OPDRACHT: Schrijf uit de tekst over de brandweer woordelijk het stuk over dat begint bij "De heer Cornielje" en eindigt bij "voor de stelselverantwoordelijkheid.", beide inbegrepen.

GEGEVEN TEKST:

****************

De brief over de kwaliteit van het brandweerpersoneel geeft een beeld van wat BZK de laatste jaren op dit terrein heeft gedaan en welke stappen de komende jaren gezet zullen worden. Ook hier is sprake van een gedeelde verantwoordelijkheid, maar ook hier dient de minister in het licht van de huidige situatie de regierol op zich te nemen. Ook in deze brief ontbreekt een tijdpad voor de uitvoering van het beleid. Een zin als «naar alle waarschijnlijkheid zal een en ander in 2008 zijn afgerond» is erg vaag.

De heer Van Bochove heeft er in een eerder overleg voor gepleit om de beroepsbrandweerlieden hun rol op gemeentelijk niveau te laten behouden en van daaruit hun regionale taken te laten verrichten. Hij wacht met belangstelling de uitwerking van de voorstellen over de ontwikkeling van de veiligheidsregio's af. Hij hecht grote waarde aan de rol van de vrijwilliger. De relatie één op één bevordert de stabiliteit en kwaliteit van het korps.

Hij onderstreept het uitgangspunt van de beleidsnota «Landelijk Management Development Brandweer in beweging».

De heer Cornielje (VVD) stelt vast dat de brandweer zich aan het begin van een traject van verandering bevindt, dat parallel loopt aan de ontwikkeling van de veiligheidsregio's. Hij heeft in een eerder overleg over de veiligheidsregio's al gewezen op de spanning die bestaat tussen de lokale brandweertaak van de gemeenten en de rijkstaak van de minister voor de stelselverantwoordelijkheid.

Hij vindt de notities over het vaststellen van de vakbekwaamheid niet duidelijk genoeg. In andere sectoren worden de werkgevers in de beroepsgroep aangesproken op het opstellen van competentieprofielen, terwijl de minister als superwerkgever dit profiel vanuit zijn stelselverantwoordelijkheid moet vaststellen. Is de minister het eens met de zienswijze dat de VNG en de beroepsgroep de profielen dienen op te stellen en dat hij deze dient vast te stellen? Vindt de minister dat deze rollen bij de brandweer duidelijk genoeg zijn gedefinieerd?

In de notities over het toezicht op de kwaliteit komt de nieuwe visie van de overheid op toezicht onvoldoende tot uitdrukking. Er worden aan de ene kant kwaliteitseisen, gesloten normen gesteld. Aan de andere kant zijn er kwaliteitskenmerken, open normen. Door het formuleren van een kleine set open kwaliteitskenmerken kan aan de gemeenten en de inspectie een handvat worden geboden bij het voeren van het gesprek met de korpsen over de kwaliteitsverantwoording. Hierdoor is bovendien meer maatwerk mogelijk. Een dergelijke visie op toezicht is op onderwijsterrein en volksgezondheidsterrein al ontwikkeld of in ontwikkeling. Acht de minister een dergelijk model ook bruikbaar voor de brandweer? Hiermee wordt recht gedaan aan de lokale inbedding van de brandweer en tevens aan de landelijke systeemverantwoordelijkheid van de minister.

****************

AANGELEVERD MATERIAAL:
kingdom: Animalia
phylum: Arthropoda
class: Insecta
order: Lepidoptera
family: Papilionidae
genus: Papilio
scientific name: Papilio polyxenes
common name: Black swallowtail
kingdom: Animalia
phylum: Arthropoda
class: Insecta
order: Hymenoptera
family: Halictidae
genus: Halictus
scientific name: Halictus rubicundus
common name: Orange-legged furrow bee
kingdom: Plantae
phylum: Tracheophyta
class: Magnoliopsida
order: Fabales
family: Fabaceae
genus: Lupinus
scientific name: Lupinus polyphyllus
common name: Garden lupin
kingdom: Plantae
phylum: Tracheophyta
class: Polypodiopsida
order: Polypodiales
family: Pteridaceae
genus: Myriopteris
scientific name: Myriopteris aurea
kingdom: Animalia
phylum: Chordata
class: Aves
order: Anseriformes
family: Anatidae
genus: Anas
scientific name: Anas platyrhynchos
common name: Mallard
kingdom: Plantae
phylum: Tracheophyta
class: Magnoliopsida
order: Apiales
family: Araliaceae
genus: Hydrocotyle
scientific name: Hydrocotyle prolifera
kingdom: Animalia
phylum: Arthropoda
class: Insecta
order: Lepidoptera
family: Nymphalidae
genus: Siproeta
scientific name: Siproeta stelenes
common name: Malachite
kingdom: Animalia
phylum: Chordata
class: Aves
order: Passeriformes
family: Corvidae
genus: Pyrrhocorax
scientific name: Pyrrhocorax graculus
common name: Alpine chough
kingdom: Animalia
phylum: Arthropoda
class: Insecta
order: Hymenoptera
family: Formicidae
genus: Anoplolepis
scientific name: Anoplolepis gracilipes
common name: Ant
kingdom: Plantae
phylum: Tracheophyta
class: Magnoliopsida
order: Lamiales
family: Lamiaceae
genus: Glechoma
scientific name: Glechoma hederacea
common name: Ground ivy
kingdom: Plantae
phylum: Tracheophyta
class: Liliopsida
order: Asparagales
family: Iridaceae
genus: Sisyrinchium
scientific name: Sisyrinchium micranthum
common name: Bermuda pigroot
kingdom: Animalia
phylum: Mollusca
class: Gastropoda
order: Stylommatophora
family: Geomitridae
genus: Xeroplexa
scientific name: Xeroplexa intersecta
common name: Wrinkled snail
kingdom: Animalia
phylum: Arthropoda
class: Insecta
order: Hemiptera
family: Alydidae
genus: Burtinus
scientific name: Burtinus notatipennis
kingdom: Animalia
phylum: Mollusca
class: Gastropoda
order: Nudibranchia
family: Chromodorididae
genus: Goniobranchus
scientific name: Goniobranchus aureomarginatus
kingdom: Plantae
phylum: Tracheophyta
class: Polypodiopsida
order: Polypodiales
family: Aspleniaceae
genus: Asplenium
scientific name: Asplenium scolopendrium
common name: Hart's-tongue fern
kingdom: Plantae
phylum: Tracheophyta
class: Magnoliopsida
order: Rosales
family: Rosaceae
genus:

****************

HET RESULTAAT:
De heer Cornielje (VVD) stelt vast dat de brandweer zich aan het begin van een traject van verandering bevindt, dat parallel loopt aan de ontwikkeling van de veiligheidsregio's. Hij heeft in een eerder overleg over de veiligheidsregio's al gewezen op de spanning die bestaat tussen de lokale brandweertaak van de gemeenten en de rijkstaak van de minister voor de stelselverantwoordelijkheid.